Para todo esto debemos recibir una formación tal que suscite en nuestras almas, a la hora de acometer el trabajo profesional de cada uno, el instinto y la sana inquietud de conformar esa tarea a las exigencias de la conciencia cristiana, a los imperativos divinos que deben regir en la sociedad y en las actividades de los hombres[27].

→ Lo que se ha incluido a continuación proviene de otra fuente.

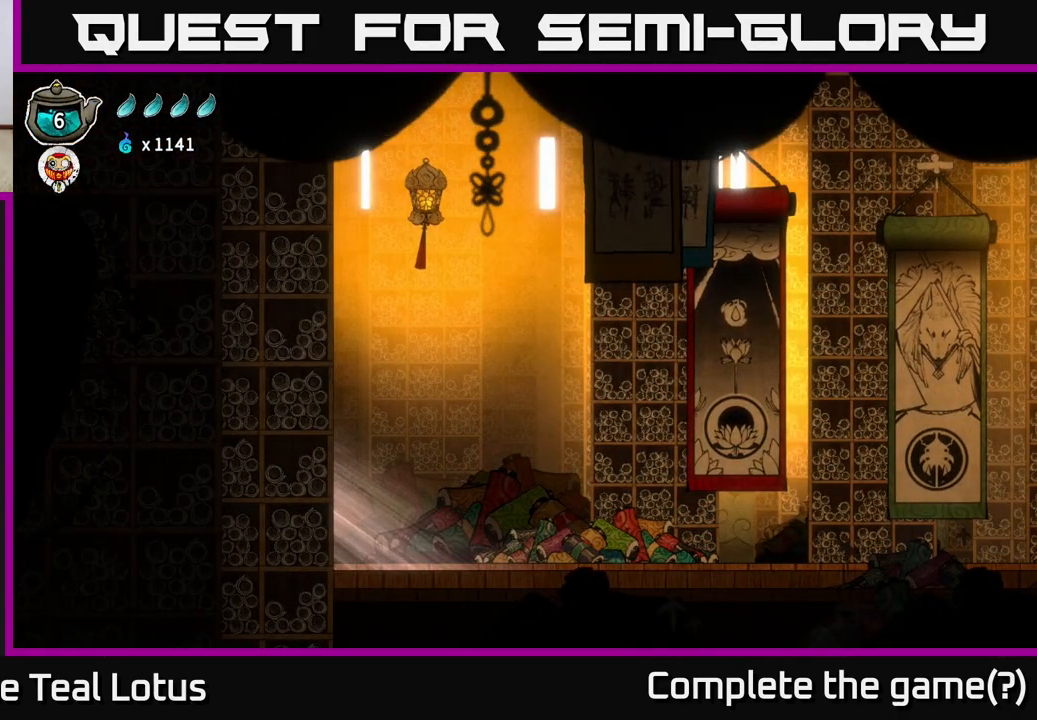
{"buttons": [], "left_stick": "left", "right_stick": "center", "events": [[133, "A", "down"], [350, "A", "up"], [433, "R2", "up"]]}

Las posibilidades de contribuir a la cristianización de la sociedad en virtud del trabajo profesional, van más allá de lo que puede realizarse en el estricto ambiente de trabajo. La condición de ciudadano que ejerce una profesión en la sociedad es un título para emprender o colaborar en iniciativas de diverso género, junto con otros ciudadanos que comparten los mismos ideales: iniciativas educativas de la juventud −escuelas donde se imparta una formación humana y cristiana, tan necesarias y urgentes en nuestro tiempo−, iniciativas asistenciales, asociaciones para promover el respeto a la vida, o la verdad en la información, o el derecho a un ambiente moral sano... Todo realizado con la mentalidad profesional de los hijos de Dios llamados a santificarse en medio del mundo.
Que entreguemos plenamente nuestras vidas al Señor Dios Nuestro, trabajando con perfección, cada uno en su tarea profesional y en su estado, sin olvidar que debemos tener una sola aspiración, en todas nuestras obras: poner a Cristo en la cumbre de todas las actividades de los hombres[28].